Pentoxifylline (PTX) is a methylated xanthine that has been shown to reduce the toxicity of Interleukin-2 (IL-2) therapy in animal models, possibly by inhibiting secretion of tumor necrosis factor-alpha. However, the use of PTX to reduce IL-2 toxicity in cancer patients would be advantageous only if PTX did not abrogate antitumor effector mechanisms. We therefore tested the effects of PTX on the induction of lymphokine-activated killer (LAK) cell reactivity in human peripheral blood mononuclear cells (PBMCs). LAK precursor and effector activity were defined as lysis of Daudi cells by PBMCs after incubation with IL-2 at 1,000 U/ml (LAKp) or without incubation (LAKe).

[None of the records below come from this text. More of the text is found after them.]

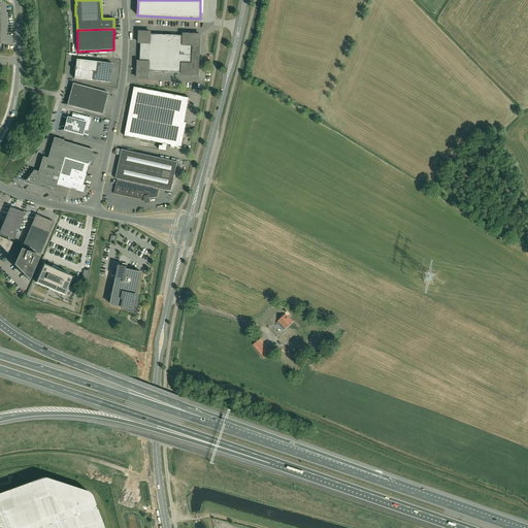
[(139,32),(139,33),(139,42),(140,43),(139,62),(138,62),(137,78),(149,78),(149,71),(182,73),(182,74),(198,75),(199,64),(199,45),(200,45),(200,35),(184,34),(184,35),(151,34),(151,32),(139,32)]
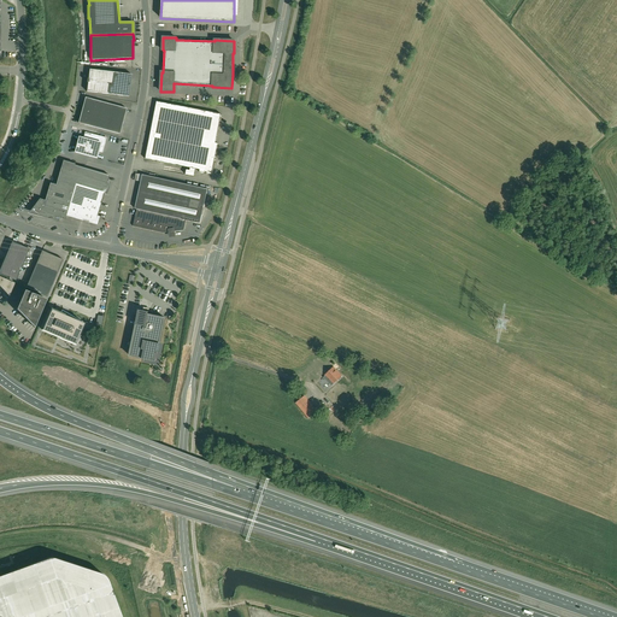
[(129,97),(131,75),(89,70),(88,78),(87,78),(87,83),(88,83),(87,92),(129,97)]
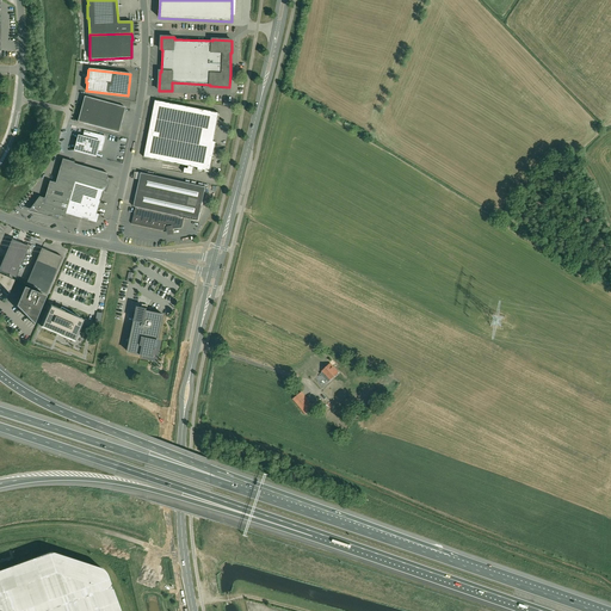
[(91,98),(85,97),(81,110),(78,122),(85,124),(85,123),(118,133),(125,107),(91,98)]
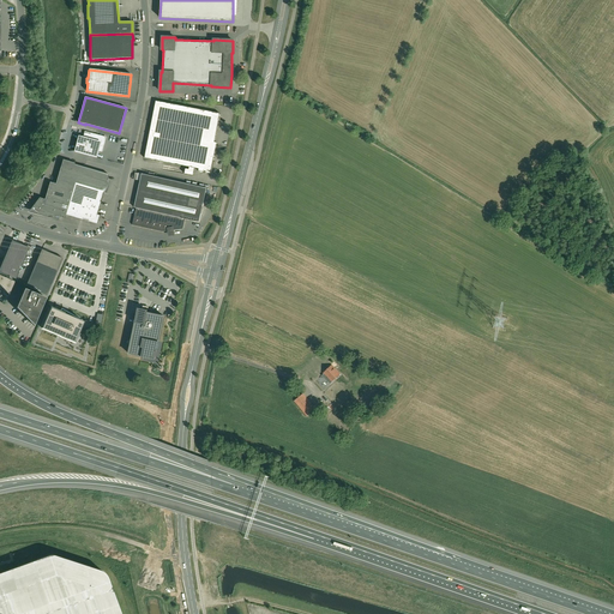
[(211,174),(212,168),(217,143),(215,143),(221,114),(156,101),(145,158),(190,168),(190,169),(186,169),(185,174),(193,176),(194,168),(199,169),(198,172),(211,174)]
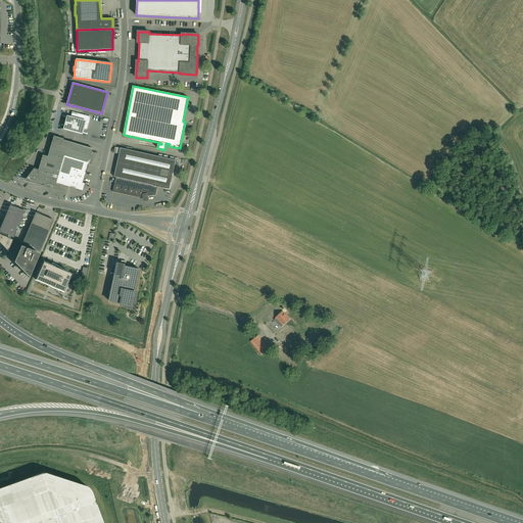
[(64,129),(82,134),(83,129),(87,130),(90,116),(72,112),(70,117),(67,116),(63,129),(64,129)]
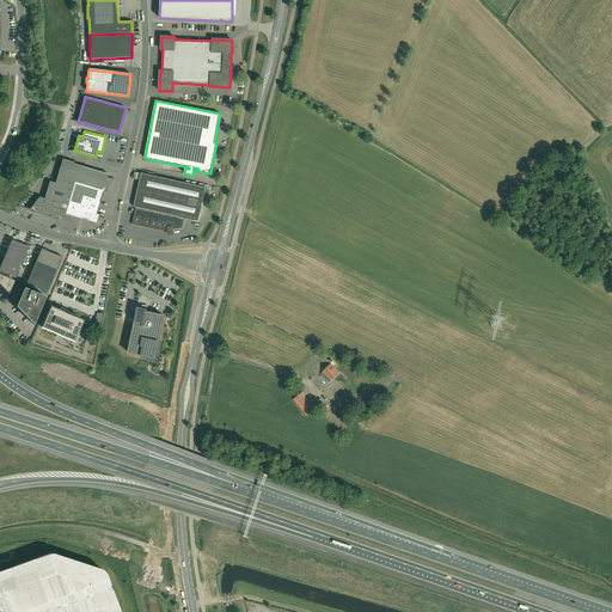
[(56,183),(74,188),(78,189),(85,167),(74,164),(74,163),(62,159),(56,183)]
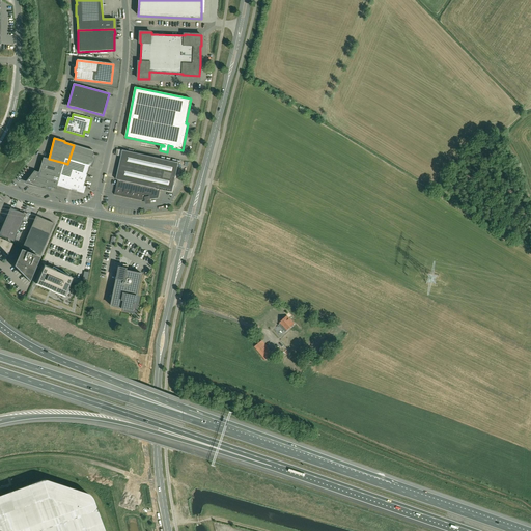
[(67,164),(88,170),(89,166),(91,167),(94,157),(92,156),(94,151),(74,145),(67,164)]
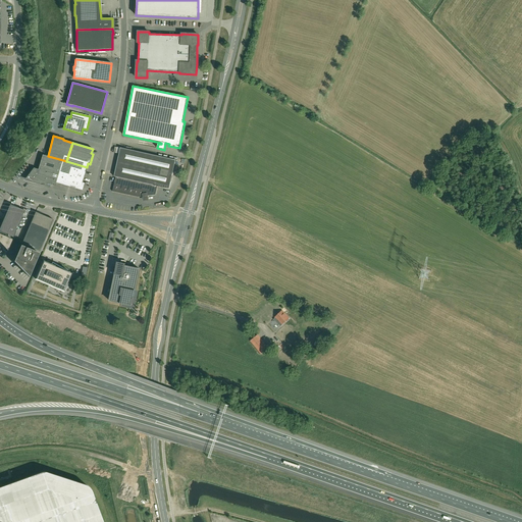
[(175,160),(120,148),(114,176),(116,177),(112,192),(138,197),(143,197),(144,199),(148,198),(147,196),(156,195),(157,187),(169,189),(175,160)]
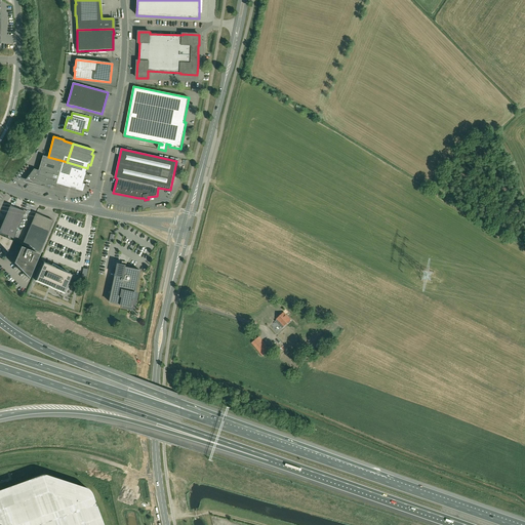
[(56,182),(57,182),(64,161),(48,157),(47,157),(43,156),(38,170),(35,169),(27,180),(47,187),(47,185),(55,187),(56,182)]
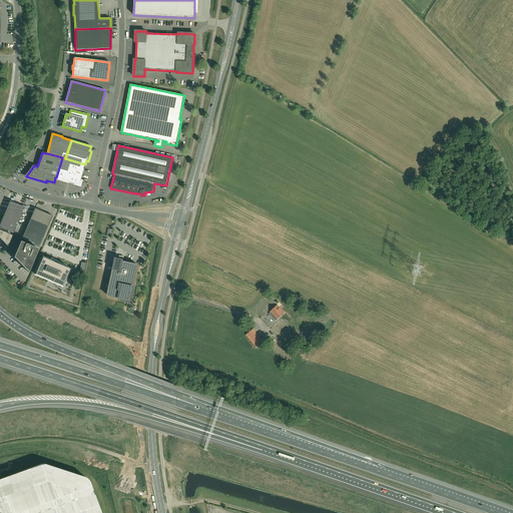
[(65,158),(62,157),(56,177),(62,179),(62,182),(81,187),(83,180),(81,179),(85,164),(65,158)]
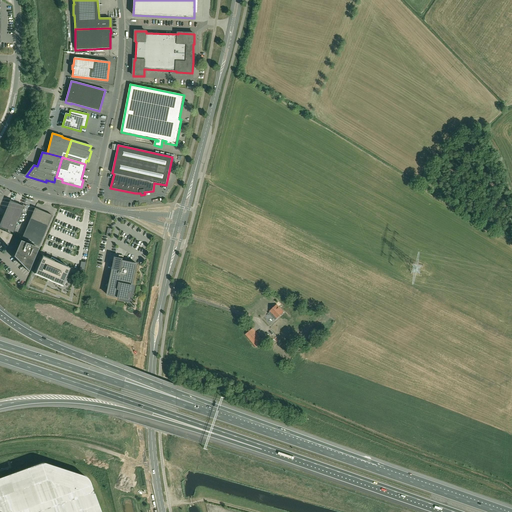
[(24,207),(10,201),(0,223),(0,238),(8,246),(24,207)]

PBMCs from four healthy subjects were cocultured for 5 days with IL-2 and PTX (0-1.0 mM). LAKp was inhibited in a PTX dose-dependent manner, as the mean % lysis at an E:T ratio of 50:1 was 62, 43, and 8% in the presence of 0, 0.1, and 1.0 mM PTX, respectively. To determine the effect of in vivo PTX on LAKp activity, four healthy subjects were tested after treatment with PTX at 2 g/day for 3 days. LAKp activity was detected in all four and was not inhibited by autologous serum containing PTX and biologically active metabolites. Because lymphocytes "preactivated" by IL-2 in vivo may respond to PTX differently than resting cells, two patients were tested after a 5 day infusion of IL-2 at 6 x 10(6) U/m2/day. PBMCs from both displayed LAKp activity, with far less inhibition by PTX than in resting cells (4, 17, and 37% inhibition at 0.05, 0.1, and 1.0 mM, respectively).